Therapists contend that, instead, their judgments are being overridden. Alexander Zwick, a physical therapist at JDT Villa, a rehab facility in Lincoln Park, N.J., said that after Sept. 30, patients “were getting less therapy because people on the business side were coming between patients and professionals.”
“The time for the patients dropped drastically,” Mr. Zwick said, from an hour a day to 30 to 45 minutes: “Same patients, same diagnoses, different payment system.” (JDT declined to comment.)
Therapists have also reported that, where facilities have substantially reduced staffing, the workload of the remaining workers has become unmanageable.
Medicare officials have repeatedly said they will monitor the new system. “Significant changes in the amount of therapy provided” or “the manner in which it is delivered” could trigger reviews and policy changes, a Medicare spokesman said in an email.
Nursing facilities already face potential financial penalties, as well as lowered ratings on Medicare’s Nursing Home Compare website, if they perform poorly on certain outcomes. For instance, Ms. Nielson said that her patient developed a pressure ulcer, or bed sore, and was readmitted to the hospital; that will show up on annual surveys.
(In an email, a spokesman for Reliant Rehabilitation said that the company had “provided guideposts for care management under P.D.P.M.” and had trained therapists in the benefits of group therapy. “We encourage them to use their clinical judgment to determine when it is appropriate.”)
Perhaps, if quality measures don’t reveal problems, patients didn’t actually benefit from all the therapy previously provided at great expense.

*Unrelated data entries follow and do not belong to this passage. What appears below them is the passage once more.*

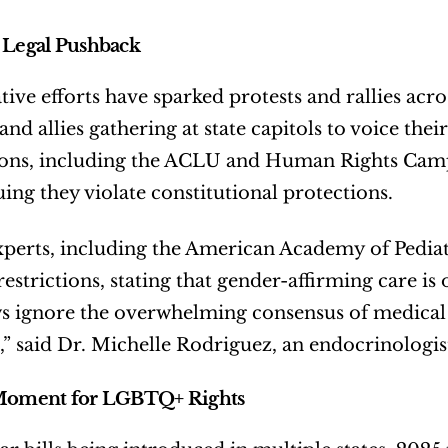
 Legal Pushback
ative efforts have sparked protests and rallies ac
nd allies gathering at state capitols to voice their
ons, including the ACLU and Human Rights Campa
uing they violate constitutional protections.
perts, including the American Academy of Pediatri
estrictions, stating that gender-affirming care is 
s ignore the overwhelming consensus of medical 
,” said Dr. Michelle Rodriguez, an endocrinologis
 Moment for LGBTQ+ Rights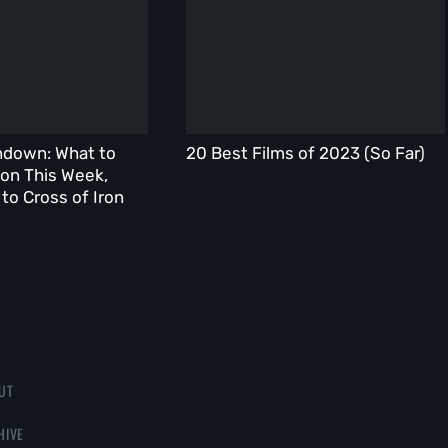
ndown: What to
20 Best Films of 2023 (So Far)
on This Week,
to Cross of Iron
UT
HIVE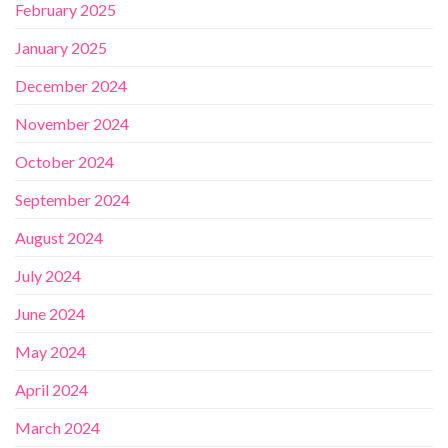
February 2025
January 2025
December 2024
November 2024
October 2024
September 2024
August 2024
July 2024
June 2024
May 2024
April 2024
March 2024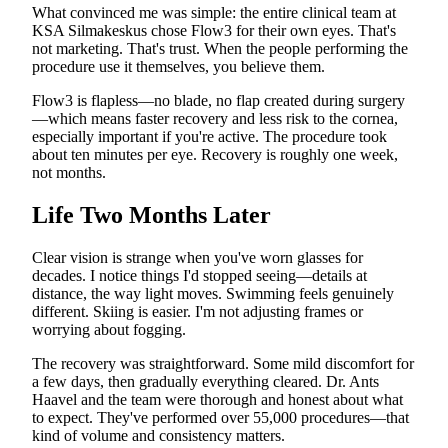
What convinced me was simple: the entire clinical team at
KSA Silmakeskus chose Flow3 for their own eyes. That's
not marketing. That's trust. When the people performing the
procedure use it themselves, you believe them.
Flow3 is flapless—no blade, no flap created during surgery
—which means faster recovery and less risk to the cornea,
especially important if you're active. The procedure took
about ten minutes per eye. Recovery is roughly one week,
not months.
Life Two Months Later
Clear vision is strange when you've worn glasses for
decades. I notice things I'd stopped seeing—details at
distance, the way light moves. Swimming feels genuinely
different. Skiing is easier. I'm not adjusting frames or
worrying about fogging.
The recovery was straightforward. Some mild discomfort for
a few days, then gradually everything cleared. Dr. Ants
Haavel and the team were thorough and honest about what
to expect. They've performed over 55,000 procedures—that
kind of volume and consistency matters.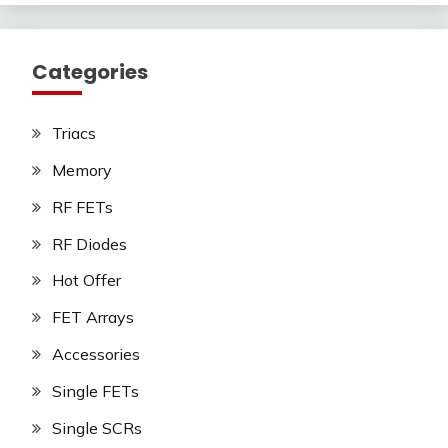
Categories
Triacs
Memory
RF FETs
RF Diodes
Hot Offer
FET Arrays
Accessories
Single FETs
Single SCRs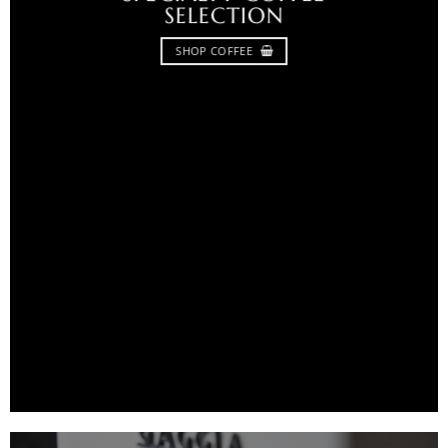
SELECTION
SHOP COFFEE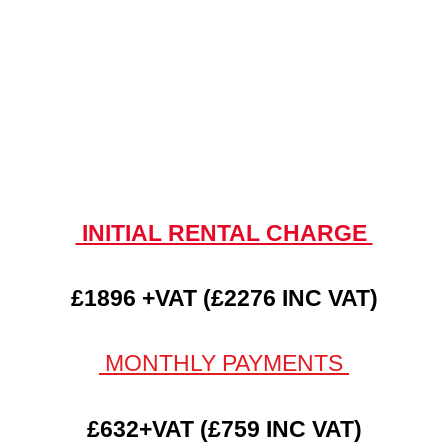
INITIAL RENTAL CHARGE
£1896 +VAT (£2276 INC VAT)
MONTHLY PAYMENTS
£632+VAT (£759 INC VAT)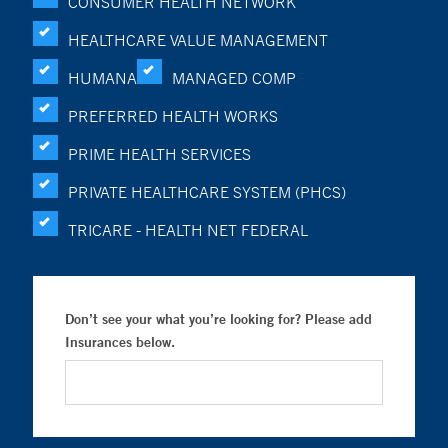
CONSUMER HEALTH NETWORK
HEALTHCARE VALUE MANAGEMENT
HUMANA
MANAGED COMP
PREFERRED HEALTH WORKS
PRIME HEALTH SERVICES
PRIVATE HEALTHCARE SYSTEM (PHCS)
TRICARE - HEALTH NET FEDERAL
Don’t see your what you’re looking for? Please add
Insurances below.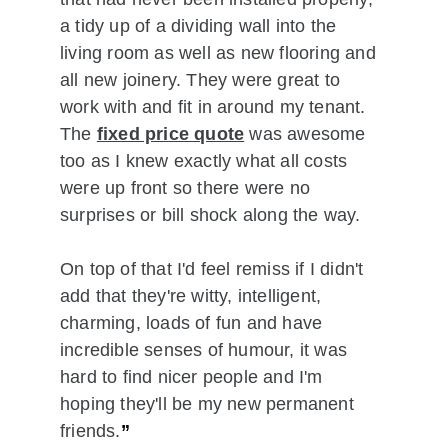
a tidy up of a dividing wall into the 
living room as well as new flooring and 
all new joinery. They were great to 
work with and fit in around my tenant. 
The 
fixed price quote
 was awesome 
too as I knew exactly what all costs 
were up front so there were no 
surprises or bill shock along the way.
On top of that I'd feel remiss if I didn't 
add that they're witty, intelligent, 
charming, loads of fun and have 
incredible senses of humour, it was 
hard to find nicer people and I'm 
hoping they'll be my new permanent 
friends.
”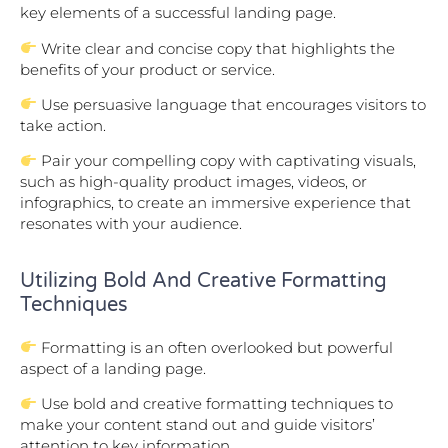
key elements of a successful landing page.
Write clear and concise copy that highlights the
benefits of your product or service.
Use persuasive language that encourages visitors to
take action.
Pair your compelling copy with captivating visuals,
such as high-quality product images, videos, or
infographics, to create an immersive experience that
resonates with your audience.
Utilizing Bold And Creative Formatting
Techniques
Formatting is an often overlooked but powerful
aspect of a landing page.
Use bold and creative formatting techniques to
make your content stand out and guide visitors’
attention to key information.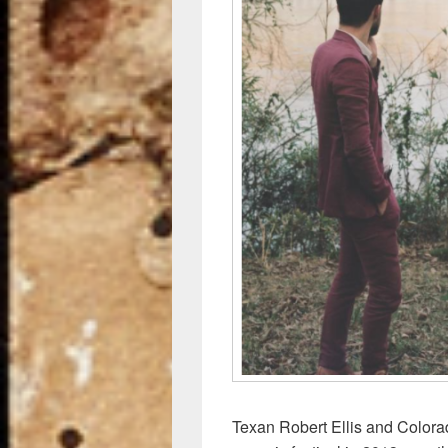
o
k
Texan Robert Ellis and Color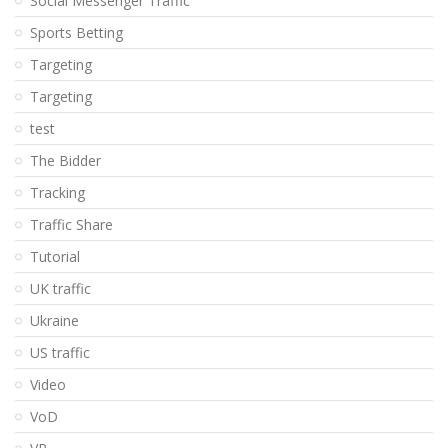
Social Messenger Traffic
Sports Betting
Targeting
Targeting
test
The Bidder
Tracking
Traffic Share
Tutorial
UK traffic
Ukraine
US traffic
Video
VoD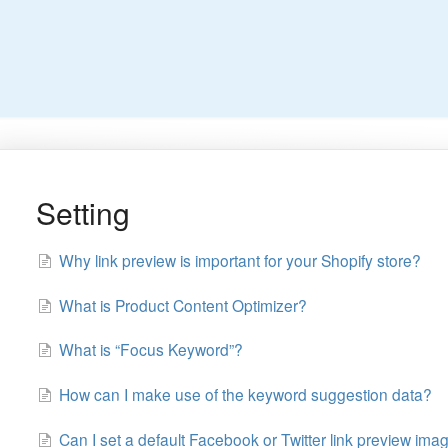
Setting
Why link preview is important for your Shopify store?
What is Product Content Optimizer?
What is “Focus Keyword”?
How can I make use of the keyword suggestion data?
Can I set a default Facebook or Twitter link preview ima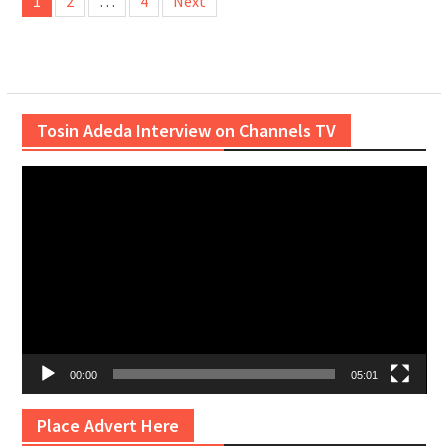
1
2
…
4
Next
pagination
Tosin Adeda Interview on Channels TV
Video
Player
00:00
05:01
Place Advert Here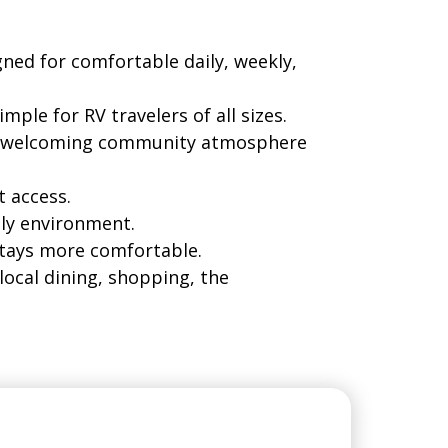
gned for comfortable daily, weekly,
ple for RV travelers of all sizes.
h a welcoming community atmosphere
t access.
ly environment.
stays more comfortable.
local dining, shopping, the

Nursing home surveys might indicate that patients fare just as well under the new system.
But some consequences don’t show up on surveys. Consider a patient Mr. Zwick was working with, an 89-year-old woman with heart failure. “She was motivated,” he said. “She wanted to get home. She had a wedding to attend.”
Suppose, after her discharge, she couldn’t walk “household distances” or use the toilet independently because he’d been instructed to shorten her therapy sessions from 60 to 45 minutes a day — what would happen to her?
Even if she managed to avoid a fall or re-hospitalization — the kind of red-flag events that attract Medicare’s attention — her quality of life could suffer. She might need to pay out of pocket for home care; the burden on family caregivers might increase.
Mr. Zwick, unable to stomach such prospects, resigned last month to work for a nonprofit home care agency. But he may encounter some of the same issues there. On Jan. 1, Medicare is instituting a similar new reimbursement system for health care and therapy at home.